# HTTP Public Key Pinning (HPKP) middleware

**This header has been deprecated citing risks of misuse, and therefore is not recommeded.** This module (`hpkp`) will not receive any new feature development but will still be maintained.

Adds Public Key Pinning headers to Express/Connect applications. To learn more about HPKP, check out [the spec](https://tools.ietf.org/html/rfc7469), [the article on MDN](https://developer.mozilla.org/en-US/docs/Web/Security/Public_Key_Pinning), and [this tutorial](https://timtaubert.de/blog/2014/10/http-public-key-pinning-explained/).

**Be very careful when deploying this**—you can easily misuse this header and cause problems.

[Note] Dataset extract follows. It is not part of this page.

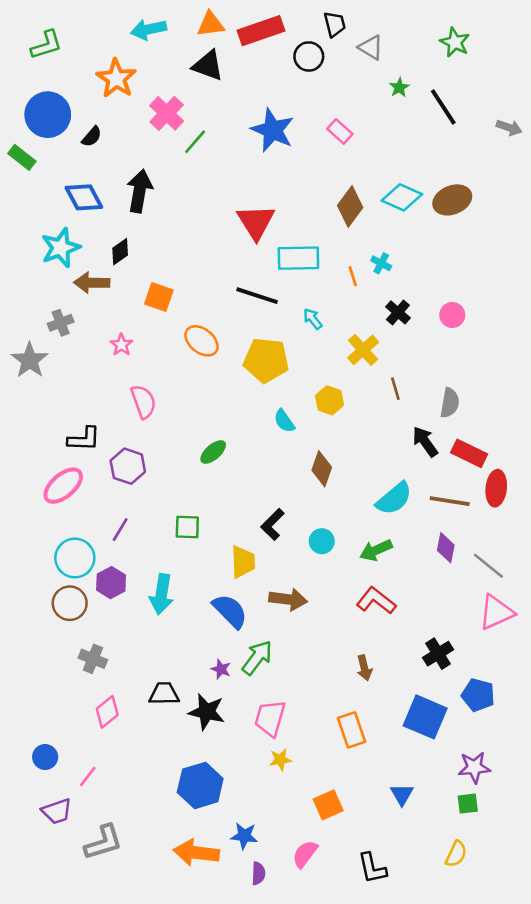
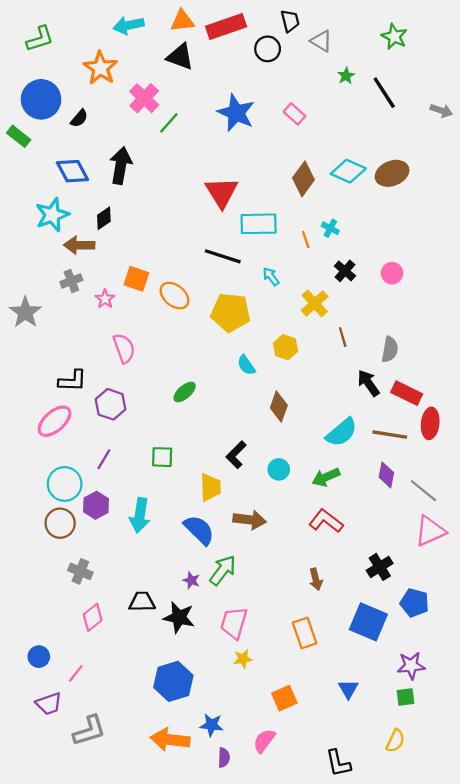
orange square: (159, 297) -> (136, 279), moved
gray cross: (61, 323) -> (71, 281), moved
black L-shape: (372, 868) -> (338, 763), moved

Chrome has dropped support for HPKP citing risks of misuse.

Usage:

```js
const express = require("express");
const hpkp = require("hpkp");

const app = express();

const ninetyDaysInSeconds = 7776000;
app.use(
  hpkp({
    maxAge: ninetyDaysInSeconds,
    sha256s: ["AbCdEf123=", "ZyXwVu456="],
    includeSubDomains: true, // optional
    reportUri: "https://example.com", // optional
    reportOnly: false, // optional

    // Set the header based on a condition.
    // This is optional.
    setIf(req, res) {
      return req.secure;
    },
  }),
);
```

Setting `reportOnly` to `true` will change the header from `Public-Key-Pins` to `Public-Key-Pins-Report-Only`.

Don't let these get out of sync with your certs! It's also recommended to test your HPKP deployment in `reportOnly` mode, or alternatively, to use a very short `maxAge` until you're confident your deployment is correct.